Re: Punch cards [Was: Continuous Reboots Plague Windows XP SP3 Users]
Paul Knudsen wrote:
>
> On Mon, 26 May 2008 08:43:33 -0400, Ogden Johnson III
> <oj3usmc@yahoo.com> wrote:
>
> >Using them was easy (unless you dropped the deck), keypunching
> >them was a [series of colorful and imaginative expletives
> >deleted].
>
> Well, we did have key-punchers. So "all" we had to do was write stuff
> letter-by-letter. Of course it was a crappy job and they'd make a lot
> of mistakes.
Key punching went through a verifier, who repunched everything,
except her machine put a notch in the card if it didn't match
what was there. Those cards got repunched.
Programmers very quickly found that turnaround is a lot faster if you
punch your own cards, and so programmers could be found queued up for
the keypunch machines meant for quick changes.
They were banned from the official keypunch machines of course, because
the plan is for the keypunch girls to punch your work.

▸ **GIVEN MATERIAL**:
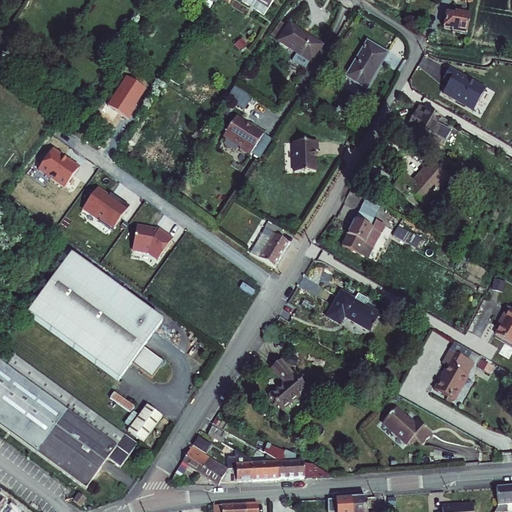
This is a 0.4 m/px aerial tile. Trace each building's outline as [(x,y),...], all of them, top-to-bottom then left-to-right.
[(240,0),(239,3),(267,21),(280,0),(240,0)] [(443,27),(453,29),(453,31),(467,34),(470,14),(456,12),(455,15),(445,13),(443,27)] [(314,66),(316,67),(326,51),(281,24),(271,40),(301,58),(296,66),(309,74),(314,66)] [(391,57),(370,44),(349,80),(369,93),(391,57)] [(486,94),(450,73),(444,83),(450,86),(444,98),(474,115),(486,94)] [(137,111),(149,93),(130,80),(111,110),(131,123),(138,112),(137,111)] [(233,85),(227,98),(246,108),(252,95),(233,85)] [(424,122),(418,118),(412,127),(423,133),(418,141),(440,154),(445,146),(436,141),(446,123),(429,113),(424,122)] [(254,131),(241,121),(229,138),(230,142),(243,150),(243,153),(253,160),(268,138),(256,130),(254,131)] [(319,177),(320,157),(323,157),(324,147),(300,146),(298,176),(319,177)] [(67,192),(81,172),(55,154),(41,173),(67,192)] [(409,175),(398,186),(410,197),(413,194),(426,206),(436,195),(438,196),(440,194),(439,192),(452,178),(436,164),(418,183),(409,175)] [(103,226),(115,235),(133,210),(122,202),(119,206),(111,201),(100,193),(87,211),(104,224),(103,226)] [(119,206),(122,202),(114,197),(111,201),(119,206)] [(388,227),(362,212),(343,246),(369,260),(388,227)] [(271,227),(253,259),(278,272),(291,248),(280,242),(284,234),(271,227)] [(400,229),(397,235),(419,248),(422,242),(400,229)] [(150,256),(161,264),(175,244),(161,234),(160,235),(151,234),(152,233),(140,230),(135,253),(150,256)] [(78,266),(36,326),(127,392),(134,383),(140,374),(160,388),(169,374),(172,376),(176,371),(170,367),(169,369),(153,358),(171,333),(78,266)] [(360,295),(356,302),(343,294),(329,318),(341,325),(345,317),(371,332),(381,315),(365,306),(369,300),(360,295)] [(502,321),(507,324),(499,337),(511,345),(511,310),(510,309),(502,321)] [(455,402),(470,378),(462,373),(469,361),(451,351),(444,364),(450,367),(436,390),(455,402)] [(7,369),(0,363),(0,427),(85,492),(105,464),(108,460),(122,470),(139,446),(17,356),(7,369)] [(491,373),(494,365),(483,361),(480,369),(491,373)] [(272,370),(284,384),(270,396),(275,402),(274,404),(277,407),(278,406),(283,412),(309,391),(295,375),(293,376),(281,362),(272,370)] [(114,391),(110,398),(131,412),(135,405),(114,391)] [(161,421),(143,408),(126,431),(145,444),(161,421)] [(418,443),(422,447),(433,437),(420,423),(417,426),(414,422),(411,424),(397,409),(383,422),(406,446),(408,445),(415,446),(418,443)] [(213,428),(208,436),(223,444),(227,437),(213,428)] [(201,443),(198,449),(209,455),(213,449),(201,443)] [(268,454),(268,457),(280,463),(280,481),(314,481),(314,469),(312,469),(312,467),(305,467),(305,464),(285,464),(285,459),(287,456),(273,448),(271,452),(267,450),(266,453),(268,454)] [(211,459),(192,449),(173,485),(178,490),(187,489),(186,485),(188,484),(186,479),(182,480),(190,468),(202,476),(211,459)] [(268,465),(255,465),(255,482),(280,481),(280,463),(268,457),(268,465)] [(230,471),(211,459),(202,476),(221,487),(224,483),(228,483),(233,472),(230,471)] [(230,463),(230,471),(233,472),(228,483),(255,482),(255,465),(255,462),(251,460),(239,460),(239,463),(230,463)] [(511,488),(497,490),(499,507),(511,505),(511,488)] [(351,511),(351,499),(327,500),(327,511),(351,511)] [(366,511),(366,499),(351,499),(351,511),(366,511)] [(11,511),(0,503),(0,511),(11,511)]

▸ **JOBS**:
A: In the punch cards post, what did the verifier's machine do when a card didn't match what was already punched?
B: Copy everything in the punch cards post from "Key punching went" down to "cards got repunched.".

▸ **REPLIES**:
A: It put a notch in the card.

B:
Key punching went through a verifier, who repunched everything,
except her machine put a notch in the card if it didn't match
what was there. Those cards got repunched.